2. Industrial Scalability
To move from a laboratory concept to mass production, the team optimized the supercritical CO₂ drying process. By implementing a solvent recovery system that reuses over 99.5% of ethanol, they have successfully reduced raw material costs by more than half, making large-scale manufacturing economically viable.
Market Adoption and Strategic Context
The technology is already seeing rapid integration into the supply chains of major industry players, including CATL, BYD, Sungrow, and Xiaomi. While its primary immediate use is in the EV sector, its high-temperature tolerance also opens doors for applications in aerospace and heavy industrial environments.
This development is part of a broader trend in the Chinese energy sector, driven by the strategic goals of the nation’s “15th Five-Year Plan,” which prioritizes advanced materials and new energy technologies. As the industry moves toward larger battery capacities—such as Svolt’s recent 80 kWh PHEV battery—the demand for sophisticated safety components like this aerogel “firewall” will only increase.
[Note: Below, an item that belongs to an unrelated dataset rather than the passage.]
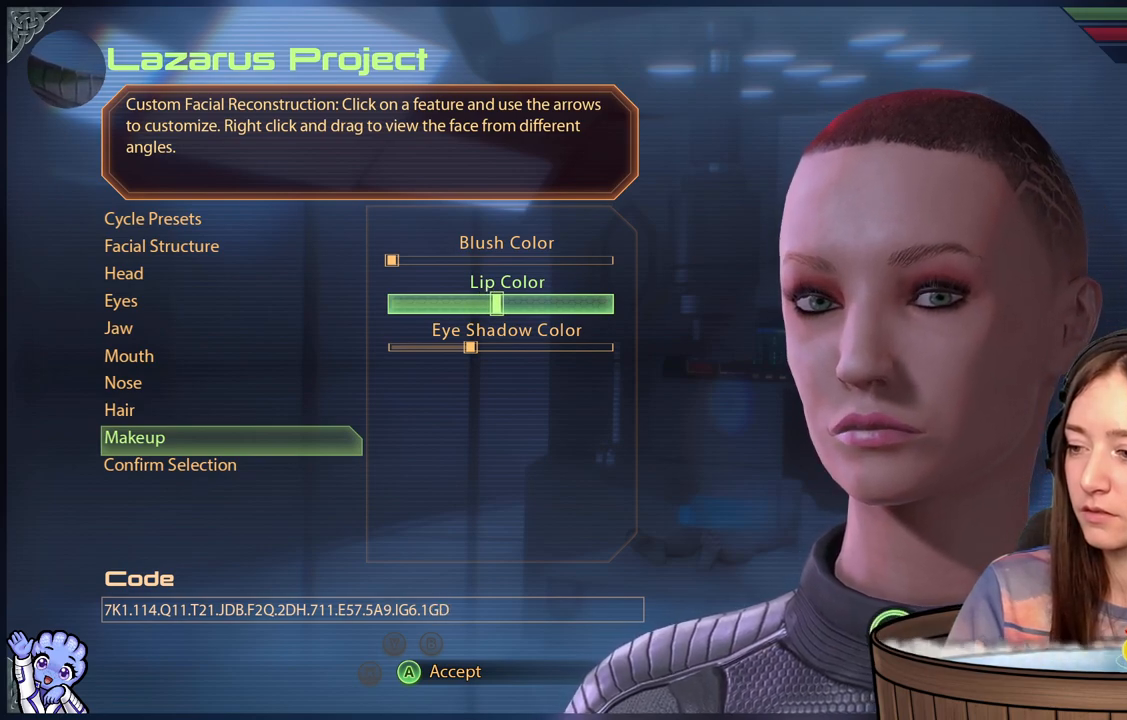
{"buttons": [], "left_stick": "center", "right_stick": "center", "events": [[83, "right_stick", "down-right"], [283, "right_stick", "center"]]}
This breakthrough shifts aerogel insulation from a niche, high-end luxury component toward a standard safety requirement for the next generation of mass-market electric vehicles.
Conclusion
By bridging the gap between current insulation capabilities and the extreme temperatures of battery combustion, this new material provides a critical layer of defense against vehicle fires. Its combination of high heat resistance, elasticity, and low production cost positions it to become a cornerstone of safer, more reliable EV battery architecture.